The FCA contemplates authorised funds holding specified crypto assets including digital gilts issued under the Treasury’s DIGIT pilot. Public DLT networks may be used, and the FCA explores how funds could operate fully on-chain using programmable money or stablecoins for settlement. Interim environments such as sandboxes or waivers may support innovation before final rules are established. The chapter also proposes amendments to the COLL rules to allow authorised funds to hold ancillary digital assets for operational purposes.
Supporting future tokenisation models
The FCA proposes three phases of evolution, being tokenised funds, tokenised assets and tokenised cash flows. In the final phase, investors might hold tokens representing financial goals such as income for university fees to enable personalised investment strategies.

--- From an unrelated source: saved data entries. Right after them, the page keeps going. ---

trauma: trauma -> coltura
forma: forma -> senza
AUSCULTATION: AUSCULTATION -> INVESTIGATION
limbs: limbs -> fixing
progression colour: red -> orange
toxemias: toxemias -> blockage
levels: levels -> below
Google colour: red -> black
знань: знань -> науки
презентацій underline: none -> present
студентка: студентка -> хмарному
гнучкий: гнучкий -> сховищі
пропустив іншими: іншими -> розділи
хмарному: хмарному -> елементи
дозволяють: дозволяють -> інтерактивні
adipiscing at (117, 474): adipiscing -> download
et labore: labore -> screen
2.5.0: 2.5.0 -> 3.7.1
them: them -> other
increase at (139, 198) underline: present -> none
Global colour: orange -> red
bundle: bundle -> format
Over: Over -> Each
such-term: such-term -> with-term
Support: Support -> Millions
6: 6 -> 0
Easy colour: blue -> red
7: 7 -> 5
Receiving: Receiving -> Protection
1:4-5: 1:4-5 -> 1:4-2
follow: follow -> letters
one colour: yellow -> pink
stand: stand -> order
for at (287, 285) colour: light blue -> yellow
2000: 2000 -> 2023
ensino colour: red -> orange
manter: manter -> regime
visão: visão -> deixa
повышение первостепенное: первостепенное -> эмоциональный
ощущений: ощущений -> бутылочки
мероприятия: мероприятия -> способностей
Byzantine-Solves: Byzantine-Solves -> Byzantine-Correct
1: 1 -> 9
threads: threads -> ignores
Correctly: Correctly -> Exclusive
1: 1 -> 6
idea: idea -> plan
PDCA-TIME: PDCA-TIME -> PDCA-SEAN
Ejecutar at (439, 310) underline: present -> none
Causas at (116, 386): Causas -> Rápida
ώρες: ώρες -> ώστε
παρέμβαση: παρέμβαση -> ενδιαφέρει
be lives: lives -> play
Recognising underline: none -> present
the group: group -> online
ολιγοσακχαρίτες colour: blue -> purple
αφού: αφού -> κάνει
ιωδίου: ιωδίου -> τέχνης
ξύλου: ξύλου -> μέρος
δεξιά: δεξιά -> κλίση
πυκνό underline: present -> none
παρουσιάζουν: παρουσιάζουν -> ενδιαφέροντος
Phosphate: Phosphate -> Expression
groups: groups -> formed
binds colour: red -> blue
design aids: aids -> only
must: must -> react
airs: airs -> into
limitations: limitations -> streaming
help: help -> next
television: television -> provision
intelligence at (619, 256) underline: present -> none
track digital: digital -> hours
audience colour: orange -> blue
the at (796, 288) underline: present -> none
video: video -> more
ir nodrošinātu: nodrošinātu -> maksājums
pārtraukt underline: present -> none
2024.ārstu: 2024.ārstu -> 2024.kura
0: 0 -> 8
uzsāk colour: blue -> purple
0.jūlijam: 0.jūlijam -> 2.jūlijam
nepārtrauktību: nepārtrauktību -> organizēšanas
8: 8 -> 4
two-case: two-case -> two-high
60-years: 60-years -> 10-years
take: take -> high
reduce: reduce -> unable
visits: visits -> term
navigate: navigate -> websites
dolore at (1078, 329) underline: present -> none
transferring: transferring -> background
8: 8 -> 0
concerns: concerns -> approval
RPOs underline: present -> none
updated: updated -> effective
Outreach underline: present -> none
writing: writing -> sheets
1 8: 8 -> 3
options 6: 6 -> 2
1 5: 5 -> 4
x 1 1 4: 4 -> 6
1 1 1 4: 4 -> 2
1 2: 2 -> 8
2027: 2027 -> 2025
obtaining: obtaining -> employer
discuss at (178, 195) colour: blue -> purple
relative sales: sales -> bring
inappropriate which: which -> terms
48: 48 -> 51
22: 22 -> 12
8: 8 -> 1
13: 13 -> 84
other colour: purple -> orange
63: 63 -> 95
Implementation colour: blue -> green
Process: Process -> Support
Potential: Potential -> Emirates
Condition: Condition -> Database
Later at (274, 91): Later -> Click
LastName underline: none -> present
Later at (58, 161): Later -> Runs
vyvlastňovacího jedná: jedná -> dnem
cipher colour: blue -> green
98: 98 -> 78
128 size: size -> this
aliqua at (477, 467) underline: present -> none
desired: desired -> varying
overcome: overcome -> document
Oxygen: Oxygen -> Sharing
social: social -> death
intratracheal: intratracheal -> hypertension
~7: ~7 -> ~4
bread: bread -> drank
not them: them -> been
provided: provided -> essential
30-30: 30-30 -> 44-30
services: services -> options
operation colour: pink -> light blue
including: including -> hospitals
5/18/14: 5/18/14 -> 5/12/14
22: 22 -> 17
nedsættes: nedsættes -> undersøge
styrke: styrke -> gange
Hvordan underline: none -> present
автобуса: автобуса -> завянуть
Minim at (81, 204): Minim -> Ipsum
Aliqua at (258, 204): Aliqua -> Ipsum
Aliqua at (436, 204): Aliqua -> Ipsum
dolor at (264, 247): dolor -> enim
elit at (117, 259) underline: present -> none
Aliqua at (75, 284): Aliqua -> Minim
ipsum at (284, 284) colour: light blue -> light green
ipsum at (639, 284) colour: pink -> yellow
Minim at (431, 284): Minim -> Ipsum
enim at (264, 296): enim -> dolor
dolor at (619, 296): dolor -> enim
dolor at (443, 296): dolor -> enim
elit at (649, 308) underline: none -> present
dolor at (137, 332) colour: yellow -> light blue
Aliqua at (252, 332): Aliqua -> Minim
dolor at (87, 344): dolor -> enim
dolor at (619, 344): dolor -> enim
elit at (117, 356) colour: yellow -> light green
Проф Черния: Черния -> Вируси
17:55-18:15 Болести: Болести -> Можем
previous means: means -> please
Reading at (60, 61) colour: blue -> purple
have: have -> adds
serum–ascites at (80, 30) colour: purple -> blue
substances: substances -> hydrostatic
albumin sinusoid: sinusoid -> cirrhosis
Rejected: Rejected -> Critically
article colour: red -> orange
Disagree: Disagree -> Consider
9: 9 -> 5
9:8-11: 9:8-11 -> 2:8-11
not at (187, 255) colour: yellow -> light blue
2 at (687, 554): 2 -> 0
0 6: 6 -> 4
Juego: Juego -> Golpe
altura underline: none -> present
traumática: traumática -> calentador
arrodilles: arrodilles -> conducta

Asset managers’ roles will dramatically change if this approach is adopted as they will be managing portfolios at scale and validating tokens and regulatory changes will be needed in areas such as investor eligibility, eligible assets, investment and borrowing limits, oversight functions, disclosures, auditing, valuation, liquidity management and recognition of overseas funds.
What's next?
The UK is home to 2,600 firms managing £14 trillion in assets for both domestic and global clients and changes to this will always be a case of carefully considered slow steps. In its media release accompanying CP25/28, the FCA highlights tokenisation as a way to encourage innovation, strengthen global competitiveness, expand consumer choice, introduce new fund distribution models and open access to private markets and infrastructure investment. With CP25/28 and any future publications shaped by industry feedback, the FCA is laying the groundwork to position the UK as a global leader in digital finance by providing asset managers with the clarity and confidence they need to embrace tokenisation.
Feedback can be submitted to the FCA during November and December 2025. A policy statement with the final rules is expected in the first half of 2026.